Richard Fish of Mercy Works in Texas agreed.
“When you have two million people suddenly show up at the border, that’s a problem,” he said.
“And let’s say by some miracle this war lasts 30 days and then people want to go back. How is that going to happen? We have volunteers here ready to go for three months at a time because they know that’s what it will take.”
Registered Nurse Karen Youngblood, a 16-year veteran volunteer of Mercy Works who has helped in foreign countries and domestically at the Texas border with Mexico, agreed.
“From what I’ve seen of refugee situations in the past the effect of this will last for years, not months,” she said.
Youngblood recently returned from Kurdish Iraq, where she spent six weeks among the Kurds.
Caravans of orphans are currently on the way out of Ukraine, Lascelles said.
“Today we are coordinating a caravan of 100 orphans on the road from Myropil and approaching western Ukraine.

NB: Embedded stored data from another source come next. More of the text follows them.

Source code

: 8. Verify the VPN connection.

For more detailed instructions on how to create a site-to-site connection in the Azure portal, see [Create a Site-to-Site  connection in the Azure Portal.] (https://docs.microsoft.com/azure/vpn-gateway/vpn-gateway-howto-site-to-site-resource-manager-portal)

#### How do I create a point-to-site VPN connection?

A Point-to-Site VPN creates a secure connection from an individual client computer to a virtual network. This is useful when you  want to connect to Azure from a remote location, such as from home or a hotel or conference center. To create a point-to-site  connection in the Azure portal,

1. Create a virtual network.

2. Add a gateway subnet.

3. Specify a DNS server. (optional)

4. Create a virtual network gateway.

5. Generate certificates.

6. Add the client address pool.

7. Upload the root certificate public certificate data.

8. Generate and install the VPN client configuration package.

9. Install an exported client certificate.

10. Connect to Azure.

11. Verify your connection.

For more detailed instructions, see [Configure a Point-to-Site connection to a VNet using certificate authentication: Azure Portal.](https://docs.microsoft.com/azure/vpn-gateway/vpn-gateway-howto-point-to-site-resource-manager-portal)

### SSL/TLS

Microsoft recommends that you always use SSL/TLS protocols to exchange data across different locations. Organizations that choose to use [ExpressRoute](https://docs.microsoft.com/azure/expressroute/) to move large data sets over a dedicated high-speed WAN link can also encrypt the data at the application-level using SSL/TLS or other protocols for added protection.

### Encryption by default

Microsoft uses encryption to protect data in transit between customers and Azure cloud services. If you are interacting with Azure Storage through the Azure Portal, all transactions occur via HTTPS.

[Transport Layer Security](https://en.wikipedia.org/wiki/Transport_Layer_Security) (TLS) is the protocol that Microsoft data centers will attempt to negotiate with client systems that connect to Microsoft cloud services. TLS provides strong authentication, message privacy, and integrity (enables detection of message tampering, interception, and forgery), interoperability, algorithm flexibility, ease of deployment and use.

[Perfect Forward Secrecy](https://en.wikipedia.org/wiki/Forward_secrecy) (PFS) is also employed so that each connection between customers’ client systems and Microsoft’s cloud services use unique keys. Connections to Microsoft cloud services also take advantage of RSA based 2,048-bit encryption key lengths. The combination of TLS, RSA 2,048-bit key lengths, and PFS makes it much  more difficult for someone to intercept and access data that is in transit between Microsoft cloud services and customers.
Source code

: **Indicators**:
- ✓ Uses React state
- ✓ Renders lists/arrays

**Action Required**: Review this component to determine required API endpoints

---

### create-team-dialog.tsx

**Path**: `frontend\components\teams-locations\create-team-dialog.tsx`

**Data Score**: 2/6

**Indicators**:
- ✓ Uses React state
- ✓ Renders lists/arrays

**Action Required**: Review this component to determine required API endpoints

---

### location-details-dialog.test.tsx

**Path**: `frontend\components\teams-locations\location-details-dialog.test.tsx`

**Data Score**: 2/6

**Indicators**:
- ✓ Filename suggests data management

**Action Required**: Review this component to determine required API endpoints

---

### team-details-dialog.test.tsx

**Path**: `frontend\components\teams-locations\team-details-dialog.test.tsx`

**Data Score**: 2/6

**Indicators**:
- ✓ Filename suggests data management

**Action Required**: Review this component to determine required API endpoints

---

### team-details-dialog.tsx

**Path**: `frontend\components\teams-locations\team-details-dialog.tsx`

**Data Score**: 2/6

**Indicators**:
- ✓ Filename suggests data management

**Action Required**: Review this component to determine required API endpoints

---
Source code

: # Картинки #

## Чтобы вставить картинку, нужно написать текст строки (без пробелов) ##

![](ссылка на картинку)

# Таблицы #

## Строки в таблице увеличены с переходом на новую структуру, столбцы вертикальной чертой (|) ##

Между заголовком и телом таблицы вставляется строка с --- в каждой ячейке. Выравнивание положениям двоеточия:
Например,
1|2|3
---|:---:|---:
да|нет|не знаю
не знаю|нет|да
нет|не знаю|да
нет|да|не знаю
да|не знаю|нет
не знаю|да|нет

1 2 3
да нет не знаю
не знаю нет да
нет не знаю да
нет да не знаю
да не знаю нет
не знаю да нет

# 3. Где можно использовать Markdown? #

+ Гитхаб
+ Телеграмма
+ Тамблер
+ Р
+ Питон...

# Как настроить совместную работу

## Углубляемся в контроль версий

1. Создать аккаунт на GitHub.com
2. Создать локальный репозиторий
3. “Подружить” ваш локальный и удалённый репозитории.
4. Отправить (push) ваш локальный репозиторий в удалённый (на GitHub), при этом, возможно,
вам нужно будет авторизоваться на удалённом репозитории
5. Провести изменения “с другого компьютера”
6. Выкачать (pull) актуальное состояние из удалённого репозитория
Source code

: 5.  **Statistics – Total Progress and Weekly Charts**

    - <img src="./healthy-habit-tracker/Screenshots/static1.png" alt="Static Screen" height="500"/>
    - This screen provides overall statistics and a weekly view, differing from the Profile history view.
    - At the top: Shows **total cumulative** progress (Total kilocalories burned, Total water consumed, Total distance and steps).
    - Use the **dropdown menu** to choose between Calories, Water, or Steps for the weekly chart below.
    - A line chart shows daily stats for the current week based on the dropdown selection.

We’re serving orphans and refugees on the Poland side too, so we know they will have a place to go.
“And right now I’m assisting the evacuation and housing of refugees—from the Odesa area—trying to get out using phones, messenger, or What’s App, anything we can, to direct them.”
Odesa is a city of more than 2 million inhabitants located in southwestern Ukraine bordering Moldova on the west and the Black Sea.
“It’s just so crazy,” Lascelles said. “There are about 100,000 orphans in Ukraine and that tells you something about the numbers we are seeing.”
Meanwhile, 150 volunteers have lined up at Mercy Works to get to the areas in crisis, she said.